**Testo fornito**
'''

«Il partito dei cattolici? Non esiste»

«Il partito dei cattolici? Non esiste»

Roma Della famosa convention di Todi 1, che doveva essere il laboratorio di un nuovo protagonismo dei cattolici in politica, è stato una delle star. Oggi però Giuseppe De Rita, fondatore del Censis, sociologo di fama ed editorialista del Corriere della Sera, guarda con scetticismo ai lavori in corso attorno al nuovo «grande centro».
Professore, che giudizio dà del tentativo di Casini di costruire un nuovo partito centrista coniugando montismo, sigle partitiche, rappresentanze sociali e associazioni di stampo cattolico?
«Normalmente preferisco non fiatare su questi argomenti, ma mi lasci dire una cosa».
Prego.
«Quella di cui si discute può sicuramente essere un'operazione tatticamente interessante. Ma non credo possa avere il fiato, il respiro, l'ambizione che il mondo cattolico e il paese stesso si aspettano».

'''

**Righe del dataset**
'''

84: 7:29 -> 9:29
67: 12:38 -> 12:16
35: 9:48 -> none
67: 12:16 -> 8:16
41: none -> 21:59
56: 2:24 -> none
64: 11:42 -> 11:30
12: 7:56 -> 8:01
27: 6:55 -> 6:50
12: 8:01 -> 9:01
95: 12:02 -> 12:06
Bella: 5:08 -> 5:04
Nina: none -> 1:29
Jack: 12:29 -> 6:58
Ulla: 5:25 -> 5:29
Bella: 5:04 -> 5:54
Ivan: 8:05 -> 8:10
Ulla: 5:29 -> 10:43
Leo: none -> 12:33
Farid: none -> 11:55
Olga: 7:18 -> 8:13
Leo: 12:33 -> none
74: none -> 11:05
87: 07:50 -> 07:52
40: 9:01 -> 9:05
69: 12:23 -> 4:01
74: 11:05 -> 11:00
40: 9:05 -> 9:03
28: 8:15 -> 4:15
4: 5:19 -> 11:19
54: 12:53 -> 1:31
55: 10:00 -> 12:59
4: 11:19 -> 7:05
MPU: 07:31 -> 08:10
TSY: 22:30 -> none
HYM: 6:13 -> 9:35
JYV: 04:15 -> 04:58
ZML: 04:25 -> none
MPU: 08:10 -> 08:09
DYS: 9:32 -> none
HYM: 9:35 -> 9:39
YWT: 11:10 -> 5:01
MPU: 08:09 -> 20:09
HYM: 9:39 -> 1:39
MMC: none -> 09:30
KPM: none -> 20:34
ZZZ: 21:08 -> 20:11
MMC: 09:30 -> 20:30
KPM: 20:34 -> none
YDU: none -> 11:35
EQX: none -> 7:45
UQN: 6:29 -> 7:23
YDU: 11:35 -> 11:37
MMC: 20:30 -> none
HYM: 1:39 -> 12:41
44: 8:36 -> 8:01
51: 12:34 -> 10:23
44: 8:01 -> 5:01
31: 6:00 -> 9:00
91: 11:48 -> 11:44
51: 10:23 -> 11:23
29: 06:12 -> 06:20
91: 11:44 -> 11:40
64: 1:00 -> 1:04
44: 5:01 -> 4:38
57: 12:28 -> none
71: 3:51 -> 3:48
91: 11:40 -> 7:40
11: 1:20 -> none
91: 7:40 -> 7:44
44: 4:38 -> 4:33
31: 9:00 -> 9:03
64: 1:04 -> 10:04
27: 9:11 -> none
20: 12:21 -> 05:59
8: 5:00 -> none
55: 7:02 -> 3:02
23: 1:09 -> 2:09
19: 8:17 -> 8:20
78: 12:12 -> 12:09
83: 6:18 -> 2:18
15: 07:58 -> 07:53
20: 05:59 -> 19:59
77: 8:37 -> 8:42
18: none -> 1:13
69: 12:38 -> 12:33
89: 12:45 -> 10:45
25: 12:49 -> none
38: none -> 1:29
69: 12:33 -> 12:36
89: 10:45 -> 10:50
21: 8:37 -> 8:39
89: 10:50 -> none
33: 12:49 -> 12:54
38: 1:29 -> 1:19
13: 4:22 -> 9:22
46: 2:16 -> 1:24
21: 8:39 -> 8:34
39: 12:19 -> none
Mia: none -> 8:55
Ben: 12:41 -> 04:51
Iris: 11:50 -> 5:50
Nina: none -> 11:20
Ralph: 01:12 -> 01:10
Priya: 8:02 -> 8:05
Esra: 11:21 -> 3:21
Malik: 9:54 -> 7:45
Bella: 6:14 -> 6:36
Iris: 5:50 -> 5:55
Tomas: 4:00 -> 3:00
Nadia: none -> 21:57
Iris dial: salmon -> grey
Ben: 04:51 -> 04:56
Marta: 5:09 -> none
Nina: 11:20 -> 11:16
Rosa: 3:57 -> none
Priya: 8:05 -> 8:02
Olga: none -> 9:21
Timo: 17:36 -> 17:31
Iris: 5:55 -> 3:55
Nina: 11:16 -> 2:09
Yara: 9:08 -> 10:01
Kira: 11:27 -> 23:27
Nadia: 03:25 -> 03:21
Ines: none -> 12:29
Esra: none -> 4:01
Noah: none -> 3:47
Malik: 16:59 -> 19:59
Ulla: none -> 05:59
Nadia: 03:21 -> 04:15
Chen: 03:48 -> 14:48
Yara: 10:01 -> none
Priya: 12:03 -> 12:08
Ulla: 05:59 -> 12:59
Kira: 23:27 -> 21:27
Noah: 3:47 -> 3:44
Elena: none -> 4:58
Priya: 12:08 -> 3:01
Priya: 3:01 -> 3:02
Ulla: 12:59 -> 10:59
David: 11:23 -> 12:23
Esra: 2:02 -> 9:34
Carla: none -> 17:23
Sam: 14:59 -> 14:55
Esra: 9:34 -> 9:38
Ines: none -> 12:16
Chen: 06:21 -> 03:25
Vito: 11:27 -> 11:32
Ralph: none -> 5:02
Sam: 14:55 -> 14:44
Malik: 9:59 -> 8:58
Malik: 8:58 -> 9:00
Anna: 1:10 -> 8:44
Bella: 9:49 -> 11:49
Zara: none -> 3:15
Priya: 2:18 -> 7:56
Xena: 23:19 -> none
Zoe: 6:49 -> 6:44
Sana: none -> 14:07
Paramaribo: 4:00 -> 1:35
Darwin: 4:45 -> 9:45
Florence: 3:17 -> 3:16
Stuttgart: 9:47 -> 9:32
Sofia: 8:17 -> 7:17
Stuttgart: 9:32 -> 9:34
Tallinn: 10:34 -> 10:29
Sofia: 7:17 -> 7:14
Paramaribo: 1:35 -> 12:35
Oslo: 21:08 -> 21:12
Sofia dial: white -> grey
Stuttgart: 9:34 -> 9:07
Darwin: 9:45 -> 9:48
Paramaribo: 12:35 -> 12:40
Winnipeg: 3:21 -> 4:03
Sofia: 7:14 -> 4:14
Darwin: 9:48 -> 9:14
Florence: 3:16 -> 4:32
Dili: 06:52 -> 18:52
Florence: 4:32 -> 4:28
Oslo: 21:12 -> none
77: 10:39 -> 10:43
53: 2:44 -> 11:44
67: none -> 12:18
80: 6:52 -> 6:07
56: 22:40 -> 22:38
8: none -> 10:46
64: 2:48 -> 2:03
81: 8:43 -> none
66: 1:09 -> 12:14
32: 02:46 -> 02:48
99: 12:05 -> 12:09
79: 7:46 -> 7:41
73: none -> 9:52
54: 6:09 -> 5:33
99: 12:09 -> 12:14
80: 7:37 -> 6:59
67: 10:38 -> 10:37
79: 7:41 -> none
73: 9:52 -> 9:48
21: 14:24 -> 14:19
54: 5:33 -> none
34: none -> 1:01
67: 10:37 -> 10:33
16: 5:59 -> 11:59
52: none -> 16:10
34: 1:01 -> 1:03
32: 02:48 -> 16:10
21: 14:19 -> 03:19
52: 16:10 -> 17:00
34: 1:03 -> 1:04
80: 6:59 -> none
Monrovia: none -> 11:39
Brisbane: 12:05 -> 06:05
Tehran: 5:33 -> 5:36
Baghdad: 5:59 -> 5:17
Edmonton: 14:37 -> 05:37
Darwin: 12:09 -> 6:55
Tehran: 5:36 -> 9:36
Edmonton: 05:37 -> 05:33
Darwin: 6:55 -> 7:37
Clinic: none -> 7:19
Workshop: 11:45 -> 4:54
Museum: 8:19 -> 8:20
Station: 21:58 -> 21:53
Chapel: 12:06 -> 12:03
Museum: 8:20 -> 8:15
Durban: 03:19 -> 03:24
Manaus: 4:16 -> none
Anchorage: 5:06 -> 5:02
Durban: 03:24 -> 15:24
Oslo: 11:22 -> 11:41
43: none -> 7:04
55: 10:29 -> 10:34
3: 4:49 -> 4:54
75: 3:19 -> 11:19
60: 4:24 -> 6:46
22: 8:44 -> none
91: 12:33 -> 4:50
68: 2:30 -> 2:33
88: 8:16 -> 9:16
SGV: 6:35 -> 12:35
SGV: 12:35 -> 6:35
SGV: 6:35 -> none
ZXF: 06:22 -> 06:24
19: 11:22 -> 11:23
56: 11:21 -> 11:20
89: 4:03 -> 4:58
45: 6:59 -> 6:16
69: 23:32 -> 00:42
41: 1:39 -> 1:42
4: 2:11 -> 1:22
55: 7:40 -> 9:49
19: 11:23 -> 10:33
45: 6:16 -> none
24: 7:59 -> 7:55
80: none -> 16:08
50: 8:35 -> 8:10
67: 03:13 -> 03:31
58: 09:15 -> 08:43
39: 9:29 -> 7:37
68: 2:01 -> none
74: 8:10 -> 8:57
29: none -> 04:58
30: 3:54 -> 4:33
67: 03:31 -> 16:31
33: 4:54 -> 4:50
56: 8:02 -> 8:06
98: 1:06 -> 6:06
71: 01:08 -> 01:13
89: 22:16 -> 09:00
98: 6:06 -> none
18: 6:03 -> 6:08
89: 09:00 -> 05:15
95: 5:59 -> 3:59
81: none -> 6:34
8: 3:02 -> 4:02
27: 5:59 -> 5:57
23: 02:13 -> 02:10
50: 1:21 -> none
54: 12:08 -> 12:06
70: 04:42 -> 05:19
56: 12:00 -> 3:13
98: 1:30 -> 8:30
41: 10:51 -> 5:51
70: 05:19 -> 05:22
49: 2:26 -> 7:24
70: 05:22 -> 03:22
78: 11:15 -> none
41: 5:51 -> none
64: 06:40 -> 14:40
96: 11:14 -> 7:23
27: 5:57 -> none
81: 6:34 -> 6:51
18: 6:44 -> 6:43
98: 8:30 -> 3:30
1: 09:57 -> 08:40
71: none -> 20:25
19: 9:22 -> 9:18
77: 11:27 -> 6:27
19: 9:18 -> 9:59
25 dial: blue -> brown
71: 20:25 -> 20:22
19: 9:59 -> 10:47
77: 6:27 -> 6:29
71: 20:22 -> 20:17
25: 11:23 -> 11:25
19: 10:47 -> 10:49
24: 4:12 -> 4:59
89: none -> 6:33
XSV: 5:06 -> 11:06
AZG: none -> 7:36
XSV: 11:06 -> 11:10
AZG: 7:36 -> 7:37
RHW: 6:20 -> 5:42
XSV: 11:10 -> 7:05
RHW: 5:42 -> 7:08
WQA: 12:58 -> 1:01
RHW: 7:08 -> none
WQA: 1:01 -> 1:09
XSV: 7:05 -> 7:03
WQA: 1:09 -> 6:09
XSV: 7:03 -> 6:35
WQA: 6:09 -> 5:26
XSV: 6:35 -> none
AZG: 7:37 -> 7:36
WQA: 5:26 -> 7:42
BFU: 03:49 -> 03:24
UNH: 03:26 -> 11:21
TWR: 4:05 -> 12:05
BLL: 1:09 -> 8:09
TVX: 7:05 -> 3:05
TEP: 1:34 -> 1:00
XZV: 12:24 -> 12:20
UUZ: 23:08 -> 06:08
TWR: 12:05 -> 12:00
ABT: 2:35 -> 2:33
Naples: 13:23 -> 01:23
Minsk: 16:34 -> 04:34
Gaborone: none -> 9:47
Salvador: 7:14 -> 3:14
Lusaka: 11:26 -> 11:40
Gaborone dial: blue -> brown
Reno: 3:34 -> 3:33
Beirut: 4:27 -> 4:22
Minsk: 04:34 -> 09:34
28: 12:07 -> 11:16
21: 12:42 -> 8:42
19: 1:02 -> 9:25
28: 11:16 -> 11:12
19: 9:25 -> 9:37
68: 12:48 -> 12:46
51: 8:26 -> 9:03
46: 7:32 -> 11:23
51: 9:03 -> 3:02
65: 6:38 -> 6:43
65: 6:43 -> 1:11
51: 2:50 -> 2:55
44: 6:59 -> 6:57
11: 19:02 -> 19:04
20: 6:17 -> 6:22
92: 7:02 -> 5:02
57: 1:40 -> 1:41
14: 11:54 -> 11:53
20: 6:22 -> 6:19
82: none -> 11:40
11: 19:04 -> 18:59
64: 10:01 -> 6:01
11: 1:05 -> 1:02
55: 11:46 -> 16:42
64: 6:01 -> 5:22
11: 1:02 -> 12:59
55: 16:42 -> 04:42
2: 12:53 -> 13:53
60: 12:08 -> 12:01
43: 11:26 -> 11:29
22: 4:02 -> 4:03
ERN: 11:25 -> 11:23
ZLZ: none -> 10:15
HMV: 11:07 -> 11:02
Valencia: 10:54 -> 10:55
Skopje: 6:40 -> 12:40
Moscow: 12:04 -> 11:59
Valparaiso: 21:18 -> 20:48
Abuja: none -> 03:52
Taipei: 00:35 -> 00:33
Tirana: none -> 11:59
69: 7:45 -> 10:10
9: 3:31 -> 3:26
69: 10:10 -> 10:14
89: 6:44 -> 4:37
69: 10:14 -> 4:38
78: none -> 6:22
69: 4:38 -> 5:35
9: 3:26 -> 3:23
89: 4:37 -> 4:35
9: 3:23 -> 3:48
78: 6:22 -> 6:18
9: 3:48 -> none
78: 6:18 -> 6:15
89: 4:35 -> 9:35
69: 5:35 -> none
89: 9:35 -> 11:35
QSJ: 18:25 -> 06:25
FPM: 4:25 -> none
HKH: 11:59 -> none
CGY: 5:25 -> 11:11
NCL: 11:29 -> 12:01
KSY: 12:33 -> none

'''

**Compiti**
1. Riscrivi il passo dell'intervista a De Rita compreso tra "Professore, che giudizio" e "di stampo cattolico?", estremi inclusi, sostituendo "Casini" con "Fini".
2. Elenca le componenti che, secondo l'intervista a De Rita, il nuovo partito centrista di Casini cerca di coniugare.
3. Completa l'intervista a De Rita con il seguito, a partire dall'ultima risposta riportata.

**Risultati attesi**
1.
Professore, che giudizio dà del tentativo di Fini di costruire un nuovo partito centrista coniugando montismo, sigle partitiche, rappresentanze sociali e associazioni di stampo cattolico?

2. montismo; sigle partitiche; rappresentanze sociali; associazioni di stampo cattolico

3.
Perché?
«Ipotizzare un partito che metta insieme il montismo col mondo cattolico significa non capire che il mondo cattolico è strutturalmente per la rappresentanza, mentre una certa tecnocrazia internazionale pensa che il parlamento, anche quello tedesco, sia un ingombro; che i sindacati vadano sciolti prima possibile; che gli ordini professionali debbano andare a morire ammazzati... Sono due mondi tra i quali esiste potenzialmente uno scontro drammatico, metterli insieme mi sembra contradditorio».
Lei però ha partecipato al meeting di Todi, e condivide l'idea che ci sia la necessità di un protagonismo anche politico dei cattolici.
«La politica italiana si è drammaticamente impoverita negli ultimi 20 anni, e c'è un bisogno fottuto - me lo lasci dire - di qualche idea fondante, oserei dire fondamentalista, di gruppi forti, anche se di minoranza. Di fedi, in un certo senso: negli ultimi 50 anni sono andate tutte a pallino, non c'è più la cultura comunista dei Chiaromonte e dei Berlinguer; è ridotta a nulla la minoranza laica erede del partito d'Azione; le realtà politiche cattoliche si sono sfaldate. C'è una società aperta e debole al tempo stesso che aspetta risposte forti».
Pensa che ci sia una domanda di «partito cattolico»?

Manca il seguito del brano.